Si è conclusa con la vittoria del governo Moreno la battaglia attorno alla controversa consulta popolare svoltasi domenica in Ecuador.

Un esito prevedibile, considerando che per il «Sì» ai sette quesiti (tutti con un sostegno superiore al 63%) erano schierati, oltre al governo, anche le destre e i mezzi di comunicazione, e persino, seppure in maniera critica, i principali movimenti indigeni ed ecologisti, un tempo alleati di Correa, prima di accusarlo di aver tradito la Costituzione – introducendo 23 cambiamenti in 9 anni -, e di aver criminalizzato la protesta sociale, additando come uno dei massimi pericoli «il radicalismo di sinistra, l’ecologismo e l’indigenismo infantile».

La sconfitta non ha piegato l’ex presidente, per il quale il 36% circa di «No» all’eliminazione della cosiddetta «rielezione indefinita» (eliminazione che non gli consentirà di ripresentarsi alle elezioni del 2021), come pure il 37% di voti contrari alla riforma del Consiglio di partecipazione cittadina e di controllo sociale rappresentano un grande successo per il suo movimento, considerando le condizioni di estremo svantaggio in cui si è svolta la campagna per il «No», effettivamente oscurata dai mezzi di comunicazione.

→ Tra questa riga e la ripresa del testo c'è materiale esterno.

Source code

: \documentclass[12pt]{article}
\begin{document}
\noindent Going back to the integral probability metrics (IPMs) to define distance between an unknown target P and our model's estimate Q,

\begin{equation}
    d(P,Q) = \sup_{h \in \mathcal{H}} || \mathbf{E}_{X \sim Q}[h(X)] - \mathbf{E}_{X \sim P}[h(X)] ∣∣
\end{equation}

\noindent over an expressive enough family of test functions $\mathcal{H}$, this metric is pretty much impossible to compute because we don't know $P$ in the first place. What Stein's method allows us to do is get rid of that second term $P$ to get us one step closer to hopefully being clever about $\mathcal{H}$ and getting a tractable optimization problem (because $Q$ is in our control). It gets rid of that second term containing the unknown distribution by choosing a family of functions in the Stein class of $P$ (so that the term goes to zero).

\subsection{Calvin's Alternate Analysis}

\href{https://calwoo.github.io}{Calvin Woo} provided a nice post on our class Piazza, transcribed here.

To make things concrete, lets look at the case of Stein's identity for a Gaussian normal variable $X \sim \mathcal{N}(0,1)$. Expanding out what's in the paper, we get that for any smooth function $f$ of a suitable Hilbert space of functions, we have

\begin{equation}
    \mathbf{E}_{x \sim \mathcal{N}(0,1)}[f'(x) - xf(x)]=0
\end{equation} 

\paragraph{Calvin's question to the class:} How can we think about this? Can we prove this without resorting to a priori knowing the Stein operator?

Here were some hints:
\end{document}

Quanto al governo di Lenin Moreno, se finora, grazie al suo atteggiamento dialogante, ha raccolto consensi sia a destra che a sinistra, è evidente che non potrà più permettersi di tergiversare. Ed è fin troppo facile prevedere che, se deluderà le aspettative dei settori imprenditorali, questi inizieranno a fargli la guerra e se, al contrario deciderà di soddisfare le loro richieste, dovrà fare i conti con le mobilitazioni di un popolo che ha saputo rovesciare tre presidenti in meno di 10 anni. Decisamente, Moreno non avrà vita facile.